L’Europe servirait-elle d’alibi à un futur démantèlement de La Poste ? Bruxelles demande aux Etats de libéraliser le marché du courrier. Mais aussi de garantir le service public, rappelle le chercheur Pierre Bauby.
Education, culture, santé, énergie, poste… En France, les services publics emploient environ 30 % des salariés (1). Et représentent également 30 % de l’activité économique. C’est dire si leur avenir est une question cruciale, d’autant que, depuis la Libération et le programme du Conseil national de la Résistance, les Français ont placé les services publics au cœur de la nation. Notre rapport aux notions d’égalité et de solidarité – le service public donnant, par définition, un accès égal à tous, sur tout le territoire – relève souvent de la passion. On l’a vu, en octobre dernier, avec le vote populaire organisé contre le projet de réforme du statut de La Poste, qui a mobilisé plus de deux millions de personnes. Alors que ce projet de loi transformant l’entreprise publique La Poste en société anonyme à capitaux publics passera en décembre devant l’Assemblée nationale, nombre de Français craignent une privatisation à terme, à l’instar de ce qui est arrivé en 2008 à Gaz de France. Grand connaisseur des rouages de la machine européenne, Pierre Bauby montre combien l’Europe sert souvent d’alibi aux gouvernements n’ayant pas de réelle volonté de défendre les services publics. Enseignant et chercheur, cet ancien ingénieur d’EDF en est l’un des spécialistes français les plus pointus.
L’Europe exige une libéralisation totale du marché du courrier en 2011. Laisse-t-elle cependant une marge de manœuvre aux gouvernements ?
Bien sûr. La directive européenne postale de 2008 permet même de consolider le service public. Encore faut-il une réelle volonté politique. Quand on dit libéralisation totale du marché intérieur postal, on a l’impression que la loi du marché va régner sans partage. Non. L’Europe libéralise, certes, mais en imposant aux Etats membres la garantie d’un « service universel de qualité », c’est-à-dire le ramassage et la distribution du courrier et des paquets en tout point du territoire européen, au moins cinq jours par semaine. Chaque Etat doit donc garantir ce service à tout habitant de l’Union européenne.
Concrètement, sur quels leviers pourrait jouer le gouvernement pour défendre le service public postal à la française ?

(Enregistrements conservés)

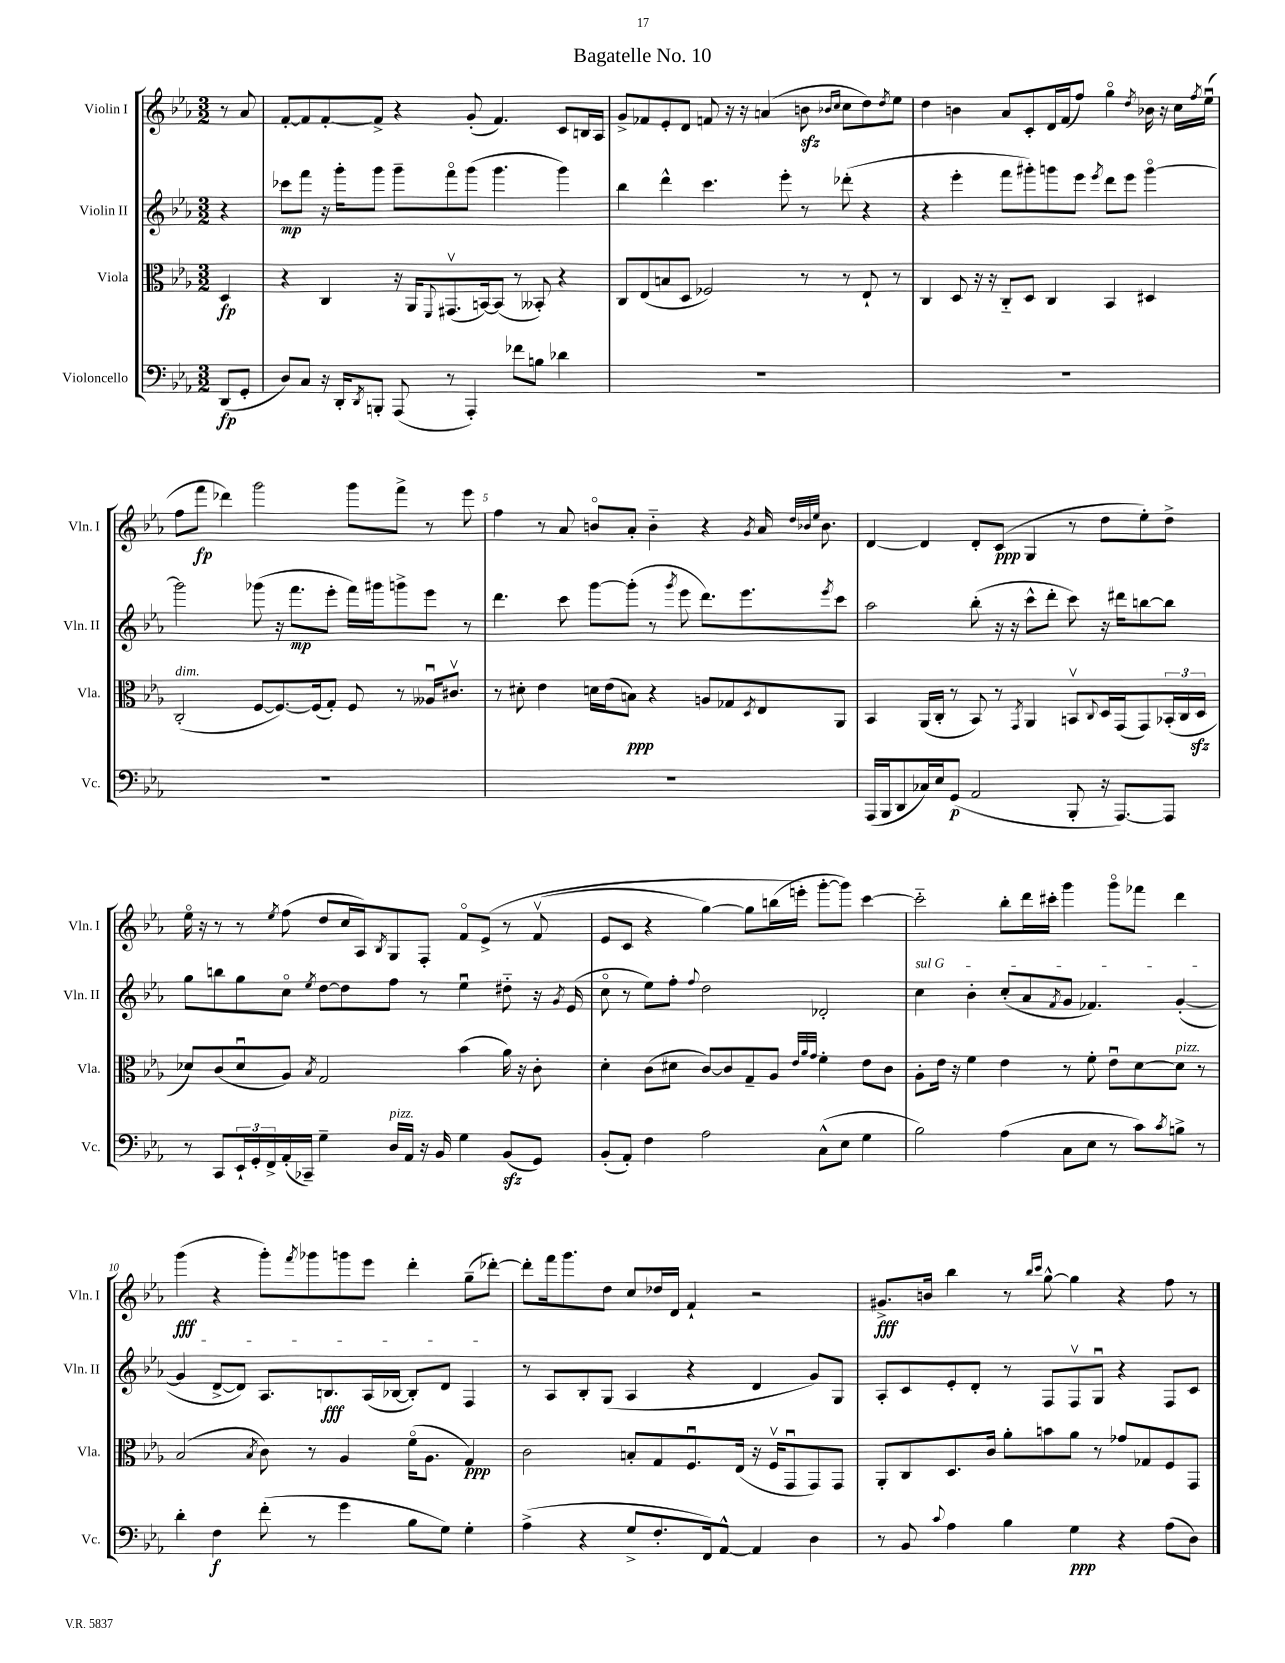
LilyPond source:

\header { title = "Bagatelle No. 10" }
<<
\new StaffGroup <<
\new Staff = "s0" \with { instrumentName = "Violin I" shortInstrumentName = "Vln. I" } {
    \clef treble \key ees \major \numericTimeSignature \time 3/2 \partial 4
    r8 aes'8 |
    f'8~-. f'8 f'8~-. f'8-> r4 g'8-.( f'4.) c'8 b16 aes16 |
    g'8-> fes'8 ees'8-. d'8 f'8 r16 r16 a'4( b'8\sfz \grace { bes'16 c''16 } c''8 d''8) \acciaccatura { d''8 } ees''8 |
    d''4 b'4 aes'8 c'8-. d'16 f'16( f''8) g''4\flageolet \acciaccatura { d''8 } bes'16 r16 c''16 \acciaccatura { f''8 } ees''16\downbow( |
    f''8 f'''8\fp des'''4) g'''2 g'''8 f'''8-> r8 ees'''8 |
    f''4 r8 aes'8 b'8\flageolet aes'8-. b'4-_ r4 \acciaccatura { g'8 } aes'16 \grace { d''32 bes'32 ees''32 } bes'8. |
    d'4~ d'4 d'8-. c'8\ppp( g4 r8 d''8 ees''8-.) d''8-> |
    ees''16\flageolet r16 r8 r8 \acciaccatura { ees''8 } f''8( d''8 c''16 aes16) \acciaccatura { bes8 } g8 f8-. f'8\flageolet ees'8->\( r8 f'8\upbow( |
    ees'8 c'8 r4 g''4~) g''8 b''16( e'''16-.\) g'''8~-. g'''8) c'''4~ |
    c'''2-_ bes''8-. d'''16 cis'''16-. g'''4 g'''8\flageolet fes'''8 d'''4 |
    g'''4\fff( r4 g'''8-.) \acciaccatura { f'''8 } ges'''8 g'''8 ees'''8 d'''4-. g''8--( des'''8~-.) |
    des'''8-. f'''16 g'''8. d''8 c''8 des''16 d'16 f'4-! r2 |
    gis'8.->\fff b'16 bes''4 r8 \grace { bes''16 c'''16 } g''8~-^ g''4 r4 f''8 r8 \bar "|." |
}
\new Staff = "s1" \with { instrumentName = "Violin II" shortInstrumentName = "Vln. II" } {
    \clef treble \key ees \major \numericTimeSignature \time 3/2 \partial 4
    r4 |
    ces'''8\mp f'''8 r16 g'''16-. g'''8 g'''8-- f'''8\flageolet g'''8( g'''4. g'''4) |
    bes''4 d'''4-^ c'''4. ees'''8-. r8 des'''8-.( r4 |
    r4 ees'''4-. f'''8 gis'''8-.) g'''8 ees'''8 \acciaccatura { ees'''8 } d'''8 ees'''8 g'''4~\flageolet |
    g'''2 ges'''8( r16 f'''8.\mp ees'''8-. f'''16) gis'''16 g'''8-> ees'''8 r8 |
    d'''4. c'''8 g'''8~ g'''8-.( r8 \acciaccatura { g'''8 } ees'''8 d'''8.) ees'''8. \acciaccatura { ees'''8 } c'''8 |
    aes''2 bes''8-.( r16 r16 c'''8-^ d'''8-. c'''8) r16 dis'''16 b''8~ b''8 |
    g''8 b''8 g''8 c''8\flageolet \acciaccatura { ees''8 } d''8~ d''8 f''8 r8 ees''4\downbow dis''8-_ r16 \acciaccatura { g'8 } ees'16( |
    c''8\flageolet r8 ees''8) f''8-. \appoggiatura { f''8 } d''2 des'2-. |
    \once \override TextSpanner.bound-details.left.text = \markup { \italic "sul G" } c''4\startTextSpan bes'4-. c''8-.( aes'8 \acciaccatura { f'8 } g'8 fes'4.) g'4~-.( |
    g'4 d'8~-> d'8) aes8. b8.\fff aes16( bes16~ bes8-.) d'8 f4\stopTextSpan |
    r8 aes8 bes8-. g8( aes4 r4 d'4 g'8) g8 |
    aes8-. c'8 ees'8-. d'8-. r8 f8 f8\upbow g8\downbow r4 f8 c'8 \bar "|." |
}
\new Staff = "s2" \with { instrumentName = "Viola" shortInstrumentName = "Vla." } {
    \clef alto \key ees \major \numericTimeSignature \time 3/2 \partial 4
    d4\fp |
    r4 c4 r16 aes,16 \appoggiatura { f,8 } gis,8.\upbow( b,16~) b,8( r8 beses,8-.) r4 |
    c8 ees8( b8 d8 fes2) r8 r8 ees8-! r8 |
    c4 d8 r16 r16 c8-_ d8 c4 bes,4 dis4 |
    c2-.^\markup { \italic "dim." }( f8~ f8.~) f16( g8-.) f8 r8 aeses16\downbow cis'8.\upbow |
    r8 dis'8-. ees'4 d'16 ees'16( b8\ppp) r4 a8 ges8 \acciaccatura { d8 } ees8 aes,8 |
    bes,4 aes,16( c16-. r8 bes,8) r8 \acciaccatura { g,8 } aes,4 b,8\upbow \appoggiatura { c8 } d16 g,16( g,8) \tuplet 3/2 { bes,16-.( c16 d16\sfz } |
    des'8) c'8( des'8\downbow aes8) \acciaccatura { bes8 } g2 bes'4( aes'16) r16 c'8-. |
    d'4-. c'8( dis'8 c'8~) c'8 g8-- aes8 \grace { ees'32 aes'32 g'32 } f'4-. ees'8 c'8 |
    aes8-. ees'16 r16 f'4 ees'4 r8 f'8-. ees'8\downbow d'8~ d'8^\markup { \italic "pizz." } r8 |
    bes2( \acciaccatura { bes8 } c'8) r8 aes4 f'16\flageolet( aes8. g4\ppp) |
    c'2 b8-. g8 f8.\downbow ees16( r16 f16\upbow g,8\downbow g,8) g,8 |
    aes,8-. c8 d8. c'16 aes'8-. b'8 aes'8 r8 ges'8 ges8 f8 g,8 \bar "|." |
}
\new Staff = "s3" \with { instrumentName = "Violoncello" shortInstrumentName = "Vc." } {
    \clef bass \key ees \major \numericTimeSignature \time 3/2 \partial 4
    d,8\fp( g,8-. |
    d8) c8 r16 d,16-. \acciaccatura { d,8 } b,,8-. aes,,8( r8 aes,,4-.) fes'8 b8 des'4 |
    R1. |
    R1. |
    R1. |
    R1. |
    aes,,16( bes,,16 d,8 ces16) ees16 g,8\p( aes,2 bes,,8-. r16 aes,,8.~) aes,,8 |
    r8 c,8 \tuplet 3/2 { ees,16-! g,16-. f,16-> } aes,16-.( ces,16--) g4-- d16^\markup { \italic "pizz." } aes,16 r16 bes,16 g4 bes,8\sfz( g,8) |
    bes,8-.( aes,8-.) f4 aes2 c8-^( ees8 g4 |
    bes2) aes4( c8 ees8 r8 c'8) \acciaccatura { c'8 } b8-> r8 |
    d'4-. f4\f f'8-.( r8 g'4 bes8 g8) g4-. |
    aes4->( r4 g8-> f8.-. f,16) aes,8~-^ aes,4 d4 |
    r8 bes,8 \appoggiatura { c'8 } aes4 bes4 g4\ppp r4 aes8( d8) \bar "|." |
}
>>
>>
\layout { \context { \Score \override BarNumber.break-visibility = ##(#f #t #t) barNumberVisibility = #(every-nth-bar-number-visible 5) } }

Votre tâche |
D'après le texte sur La Poste, combien de jours par semaine, au minimum, le service universel doit-il assurer le ramassage et la distribution du courrier ? Répondez s'il vous plaît en quelques mots. Les lignes enregistrées ne sont d'aucune utilité ici.

Bonne réponse |
Au moins cinq jours par semaine.